Saved data entries
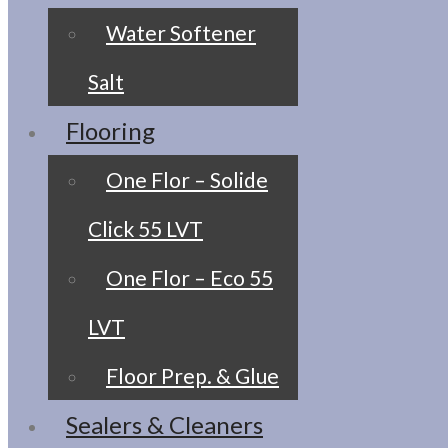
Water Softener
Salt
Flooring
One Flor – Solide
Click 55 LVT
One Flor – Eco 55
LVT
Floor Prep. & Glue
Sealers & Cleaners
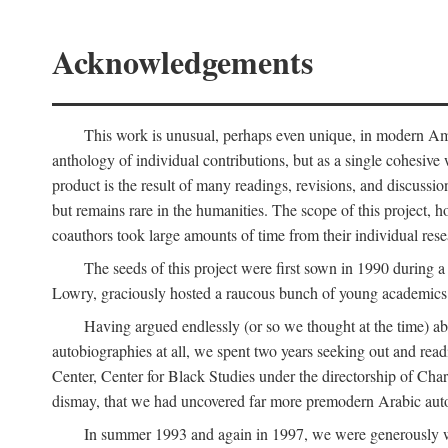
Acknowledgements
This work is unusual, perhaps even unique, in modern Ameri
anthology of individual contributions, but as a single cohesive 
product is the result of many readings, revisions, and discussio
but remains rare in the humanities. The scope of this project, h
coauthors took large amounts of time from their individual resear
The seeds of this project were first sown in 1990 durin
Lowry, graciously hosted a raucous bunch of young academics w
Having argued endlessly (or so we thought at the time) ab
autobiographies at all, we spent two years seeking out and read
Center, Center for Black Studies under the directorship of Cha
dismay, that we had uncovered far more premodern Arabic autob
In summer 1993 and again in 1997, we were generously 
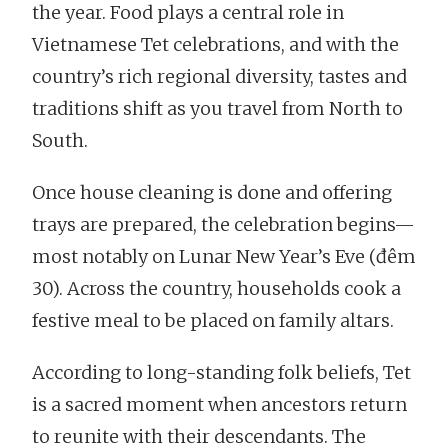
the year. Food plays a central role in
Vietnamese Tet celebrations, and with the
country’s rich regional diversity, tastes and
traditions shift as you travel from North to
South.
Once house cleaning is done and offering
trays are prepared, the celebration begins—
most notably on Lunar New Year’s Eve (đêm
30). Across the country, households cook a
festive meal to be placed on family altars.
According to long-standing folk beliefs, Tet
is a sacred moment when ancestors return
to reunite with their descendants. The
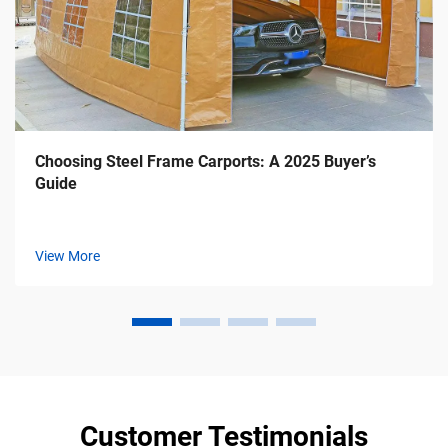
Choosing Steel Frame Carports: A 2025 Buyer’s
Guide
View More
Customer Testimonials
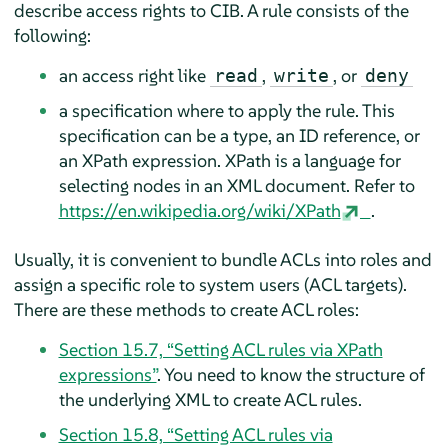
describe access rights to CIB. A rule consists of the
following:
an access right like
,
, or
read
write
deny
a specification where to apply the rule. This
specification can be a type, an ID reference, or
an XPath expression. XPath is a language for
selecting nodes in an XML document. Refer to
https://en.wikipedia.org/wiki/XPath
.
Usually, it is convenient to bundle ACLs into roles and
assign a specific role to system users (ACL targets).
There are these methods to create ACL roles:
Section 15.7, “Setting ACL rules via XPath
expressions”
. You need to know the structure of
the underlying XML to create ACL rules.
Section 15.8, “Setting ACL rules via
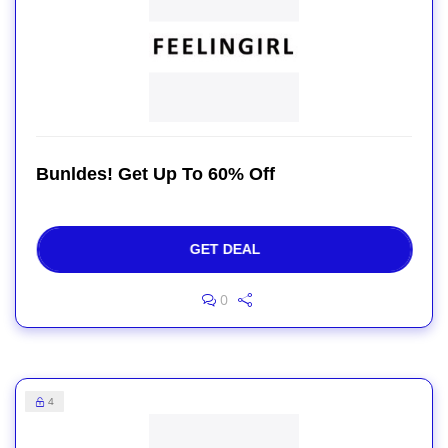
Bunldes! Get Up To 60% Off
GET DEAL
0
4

## Your goal:
If the records contain pictures, skip them, and transcribe exactly every line from the one with "There are these" through the last line.

## Response area:
There are these methods to create ACL roles:
Section 15.7, “Setting ACL rules via XPath
expressions”
. You need to know the structure of
the underlying XML to create ACL rules.
Section 15.8, “Setting ACL rules via
Bunldes! Get Up To 60% Off
GET DEAL
0
4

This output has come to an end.